For my part, that means I need to find my way back to the place where I can open up my heart to others effortlessly. To accomplish that, I know I first need to clear my mind of the bitter thoughts that have clouded it for all these months.
While political beliefs have sown so much division between us all, I believe it was fear that has caused the most damage. Fear of the unknown, fear of dying or losing a loved one, and fear of watching the life we created for ourselves destroyed by an unseen element.
Putting that fear aside is an incredibly hard thing to do. Even harder, is to let go of the bitter feelings that fear inspired.
I’ve lost sight of friendships that were once so important. I simply could not get past the fact that we had differing opinions on what was happening to all of us. It was impossible to understand how something that was so clear to me in one way could be seen as the exact opposite by someone else. Not just in the political sense but with every aspect of life itself.
I have lived through many elections in my life and I have voted both ways. When the election was over, no matter the outcome, life went on. Life just went on. This one was different. With the pandemic, the shut downs, and the protests life cannot just go on unless we all put in the work that is so necessary to heal the divisions that remain today.
I fully admit that before 2020, I was living pretty much worry free in my little bubble. Such a safe place to be but an incredibly selfish one as well. I felt secure in the thought that I was doing my job. I was taking care of my family and my friends. My bubble was my world. Today I no longer believe that’s enough. The world is much smaller than I thought and there is no reason that my bubble cannot grow to encompass more of it.
We are all a product of how we’ve been raised. I believe hate must be weeded out one family at a time. I believe each generation will play the cards they are dealt a little better than the one before them.
There is much that can be learned from the older generation but there is much to be learned from the next one too. The old “ back in my day, we…. “ is fine as long as we understand that is the past. The problems facing today’s generation demands a different solution than we can offer. They will find their way and use all that we have taught them and their own life experiences (yes, they have those!) to do what they need to do.

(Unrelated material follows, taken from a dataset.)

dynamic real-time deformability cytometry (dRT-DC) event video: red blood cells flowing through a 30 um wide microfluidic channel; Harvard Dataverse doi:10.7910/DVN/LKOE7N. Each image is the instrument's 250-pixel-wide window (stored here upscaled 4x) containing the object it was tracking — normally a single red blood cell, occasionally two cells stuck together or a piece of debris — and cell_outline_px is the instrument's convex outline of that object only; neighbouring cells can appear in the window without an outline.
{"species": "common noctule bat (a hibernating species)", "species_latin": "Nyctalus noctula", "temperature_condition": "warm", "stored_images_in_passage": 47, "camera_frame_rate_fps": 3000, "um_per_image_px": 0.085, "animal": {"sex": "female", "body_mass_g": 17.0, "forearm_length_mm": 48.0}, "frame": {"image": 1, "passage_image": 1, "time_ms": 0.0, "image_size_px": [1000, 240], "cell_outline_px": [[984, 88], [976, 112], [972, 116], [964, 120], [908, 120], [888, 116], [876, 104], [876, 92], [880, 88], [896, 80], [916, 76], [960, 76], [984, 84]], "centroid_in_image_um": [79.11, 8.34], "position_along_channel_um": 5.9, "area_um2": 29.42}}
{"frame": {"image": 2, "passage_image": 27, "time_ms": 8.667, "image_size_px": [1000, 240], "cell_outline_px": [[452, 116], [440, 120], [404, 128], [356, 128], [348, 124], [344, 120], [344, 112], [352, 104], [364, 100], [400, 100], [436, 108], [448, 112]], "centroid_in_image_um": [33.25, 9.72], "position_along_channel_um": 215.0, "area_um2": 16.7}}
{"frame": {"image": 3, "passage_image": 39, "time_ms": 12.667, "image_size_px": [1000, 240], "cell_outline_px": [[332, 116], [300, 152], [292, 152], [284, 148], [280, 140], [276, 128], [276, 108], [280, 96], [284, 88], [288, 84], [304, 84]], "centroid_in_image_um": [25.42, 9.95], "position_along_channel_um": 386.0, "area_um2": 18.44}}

This is not meant to be a political post, nor a religious one. It is simply my attempt to verbalize the inner struggle I am going through while I set about spring cleaning my heart and mind.
So… if I have upset you with my views I’m sorry. If I have distanced myself from you, I am sorry for that too. Most of all, if I did not understand your struggles, I would like the chance to remedy that.
My simple prayer going forward is this: God help me to find the strength inside to forgive and to ask for forgiveness myself. Help me to know how I can be there for others and make a real difference. Let me view differing opinions with knowledge rather than judgement, and above all, let my heart and mind be cleared of anything other than love.
It’s a new year and a beautiful new season! I am determined to welcome it into my heart as I will welcome it into my home. It’s time! Let go, look forward, live.
I love this post. Thank you for sharing.
Thank you Rebecca! Soul searching is always so exhausting but necessary!
Denise.
Loved this!! Well said, my friend!!
Hugs,
Debbie
Thank you! I needed to this and now I am so happy to put 2020 behind me. We are the schedule for our vaccine in two more days! I can’t even tell you the relief I feel just having an appointment! Have a great week!